In Thailand, the rate hike cycle has come to an end, say UOBKH analysts. The Bank of Thailand (BOT) made an unexpected move to increase the policy rate by 25 bps to 2.5% in September, justifying its decisions based on future economic outlooks.

BOT expressed confidence in the country's economic prospects for 2024, projecting a GDP growth of 4.4%, up from the previous estimate of 3.8%. This anticipated growth is largely fuelled by government spending. BOT indicated that the current policy rate of 2.5% is likely to remain stable for the foreseeable future.

That said, UOBKH expects Thai banks to post q-o-q declines in 3Q2023 earnings. “We expect Thai banks to report aggregate net profit of Bt47b in 3Q23, up 4% y-o-y but down 11% q-o-q. The q-o-q decline is primarily attributed to a significant increase in credit costs, brought about by weaker-than-expected economic recovery. Additionally, we project a q-o-q decrease in the sector's non-interest income in 3Q2023, largely driven by sluggish investment gains.”

On a positive note, the sector's NIM is expected to maintain its upward trend. UOBKH prefers SCB X, with a target price of THB130 ($4.80), given its laggard play in terms of share price performance, goal to raise return on equity (ROE) to 13%-15% in the next three to five years and plans to maintain a high dividend payout ratio.
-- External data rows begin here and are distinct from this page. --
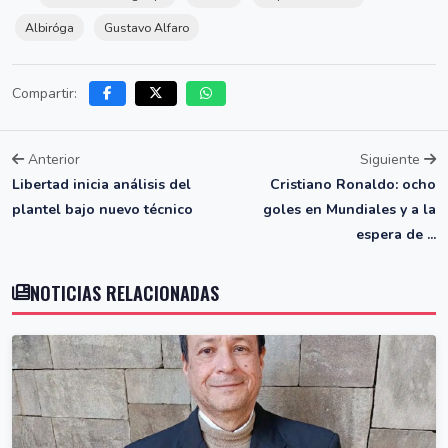
Albiróga
Gustavo Alfaro
Compartir:
Anterior
Siguiente
Libertad inicia análisis del
Cristiano Ronaldo: ocho
plantel bajo nuevo técnico
goles en Mundiales y a la
espera de ...
NOTICIAS RELACIONADAS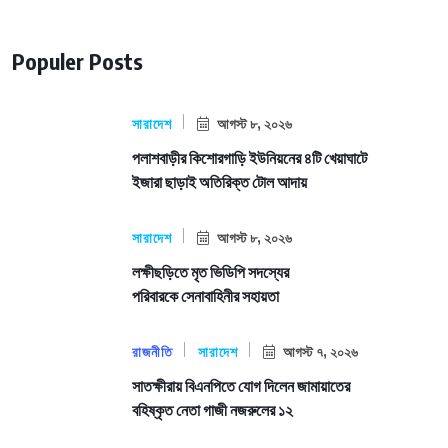
Populer Posts
সারাদেশ
আগস্ট ৮, ২০২৬
পলাশবাড়ীর কিশোরগাড়ি ইউনিয়নের ৪টি খেয়াঘাটে
ইজারা ছাড়াই অতিরিক্ত টোল আদায়
সারাদেশ
আগস্ট ৮, ২০২৬
লক্ষীছড়িতে মৃত ভিডিপি সদস্যের
পরিবারকে সেনাবাহিনীর সহায়তা
রাজনীতি
সারাদেশ
আগস্ট ৭, ২০২৬
সাতক্ষীরায় বিএনপিতে যোগ দিলেন জামায়াতের
বহিষ্কৃত নেতা গাজী নজরুলের ১২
The bank’s last payout ratio was 60%.

Rising competition in Indonesia

Finally, Indonesia’s banks posted solid results in 2Q2023 by sustaining high ROEs, improving asset quality and maintaining robust capital adequacy ratios, says UOBKH.

Domestic economic recovery drove high-single-digit loan growth and supported further decline in credit costs, despite higher interest rates putting pressure on cost of funds, they add. Digitalisation and enhanced economies of scale helped banks to control their opex. All in all, the combined profit of the big four banks was flat q-o-q but grew 17.8% y-o-y.
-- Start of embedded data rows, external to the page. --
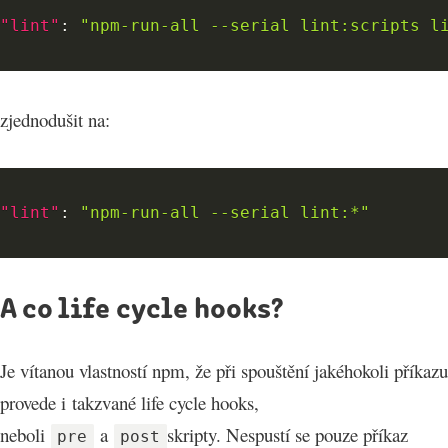
"lint"
:
"npm-run-all --serial lint:scripts l
zjednodušit na:
"lint"
:
"npm-run-all --serial lint:*"
A co life cycle hooks?
Je vítanou vlastností npm, že při spouštění jakéhokoli příkazu
provede i takzvané life cycle hooks,
neboli
a
skripty. Nespustí se pouze příkaz
pre
post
That said, UOBKH points to rising competition to gather third-party funds. Loan to deposit ratio (LDR) gradually rose to 85.7% in August as loan growth outpaced deposit growth.
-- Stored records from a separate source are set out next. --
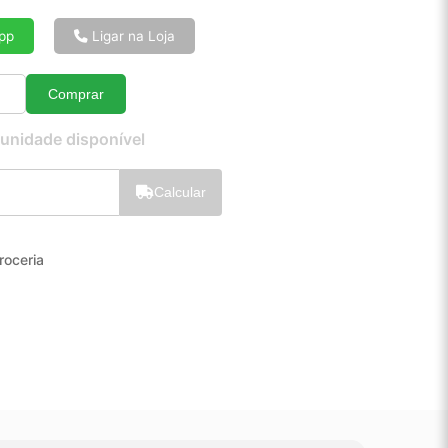
6x de R$ 5,22
8x de R$ 3,97
pp
Ligar na Loja
10x de R$ 3,22
12x de R$ 2,72
Comprar
Quantidade
 unidade disponível
Calcular
roceria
With current reserve requirement (GWM) of 9%, banks are facing rising competition to gather third-party funds, they add. The time deposit rates increased across all tenors by 168.2 bps y-o-y and 53.6 bps year to date on average.

UOBKH believes Bank Indonesia could lower GWM before cutting rates as LDR gradually increases above 90% and inflation declines.

Nevertheless, earnings will continue to grow, they add. “We expect banks to deliver 19.7% y-o-y net profit growth this year despite pressure on cost of funds. Underpinned by domestic manufacturing optimism and more government spending in 2H2023, loan growth will remain expansive. Political campaign for the 2024 election will start in November, which should support the purchasing power of the low-income class.”

There, UOBKH prefers Bank Rakyat Indonesia (Persero) (BBRI) with a target price of 11,200 rupiah (98 cents).

Shares in OCBC closed 10 cents higher, or 0.78% up, at $12.85 on Oct 6.